Обращаясь к здоровому началу, избегая всего больного, Гёте всеми средствами охраняет теперь свою работоспособность. Все, что способствует работе, он приветствует. Все, что мешает, — отстраняет. Вот почему он не хочет ни говорить о беде, ни видеть ее. Сгорает старый театр. Он старательно избегает всех, чьи бесполезные аханья ему невыносимы, и немедленно берется за составление плана нового здания. Когда в дом принесли свалившуюся с лошади Оттилию, он ни разу не навестил ее, покуда ее изуродованное лицо не зажило совсем. Когда ему начали рассказывать о добром знакомом, который сломал обе ноги, Гёте воскликнул: «Нет, не портите мне его образ! В моем воображении он стоит совершенно здоровый!» Умирает старый актер, Гёте зовет к себе его сына, выходит к нему, говорит: «Я потерял старого соратника, ты — превосходного отца. Довольно!», жмет ему руку и исчезает. У Цельтера, у которого покончил с собой пасынок, теперь умирает сын. Гёте старается и в этом несчастье открыть какую-то сторону, чтобы смягчить боль отца. В этот самый поздний период окончательно формируются и политические воззрения Гёте.
Когда-то, в расцвете сил, он стоял за свободные формы управления государством. Позднее, заняв двойственную позицию, он выступал и в защиту революции и против нее. А еще позднее он стал врагом народовластия. Не случайно поэтому, услышав, как бранят диктатуру Веллингтона, восьмидесятилетний старик выступил на защиту победителя Наполеона и завоевателя Индии. При этом он очень ясно определил собственную позицию. «Обладатель высшей власти всегда прав, — заявил Гёте, — и перед ним следует почтительно склониться». Он предсказал падение Каподистрии, вождя греческих повстанцев, ибо не было случая в истории, чтобы политик подчинил себе командиров и войска. Только «держа саблю наголо и стоя во главе армии, можно повелевать и издавать законы в уверенности, что все станут повиноваться тебе». Это убеждение созрело в Гёте после того, как Наполеон разбил последние моральные и династические предрассудки, во власти которых еще находился поэт.
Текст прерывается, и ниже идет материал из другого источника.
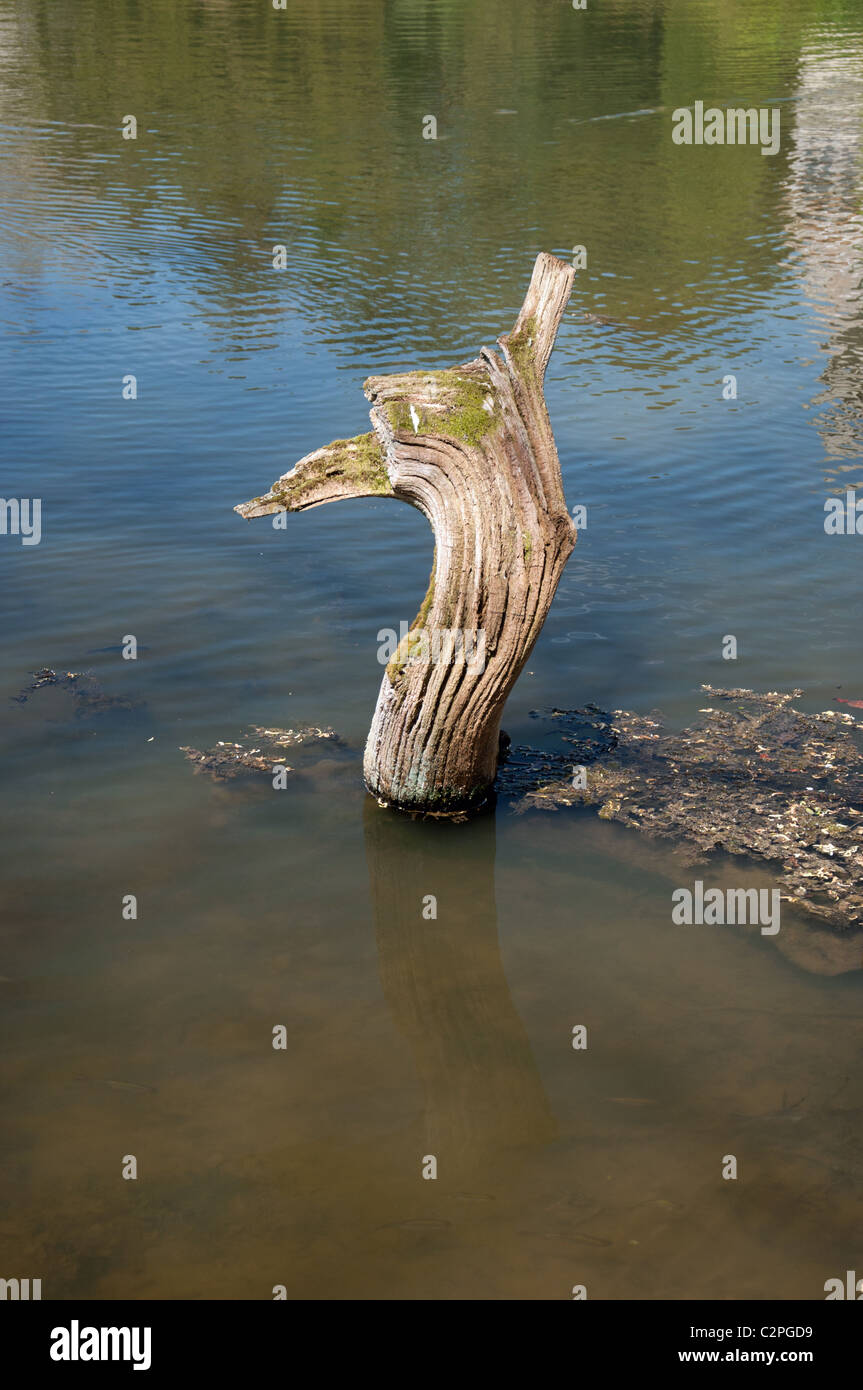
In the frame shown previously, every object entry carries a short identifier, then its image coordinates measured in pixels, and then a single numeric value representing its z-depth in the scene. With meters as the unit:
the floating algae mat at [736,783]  7.59
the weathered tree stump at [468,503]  7.16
Но самое важное, — никто из современников Гёте не предчувствовал с такой силой одну из идей XX века, как этот глубочайший старик. Все свои последние политические надежды он возлагал на создание социальной кооперации внутри отдельных государств и на объединение этих государств в единый Всемирный союз. И была у Гёте еще вторая, великая, надежда — создание мировой литературы. Он верил, что «свободный обмен мыслями и чувствами способствует всеобщему достоянию и процветанию человечества не меньше, чем обмен продуктами». Указывая пути к объединению народов, Гёте не только говорил о тех же проблемах, о которых говорят и сегодня, — он говорил о них почти сегодняшними словами.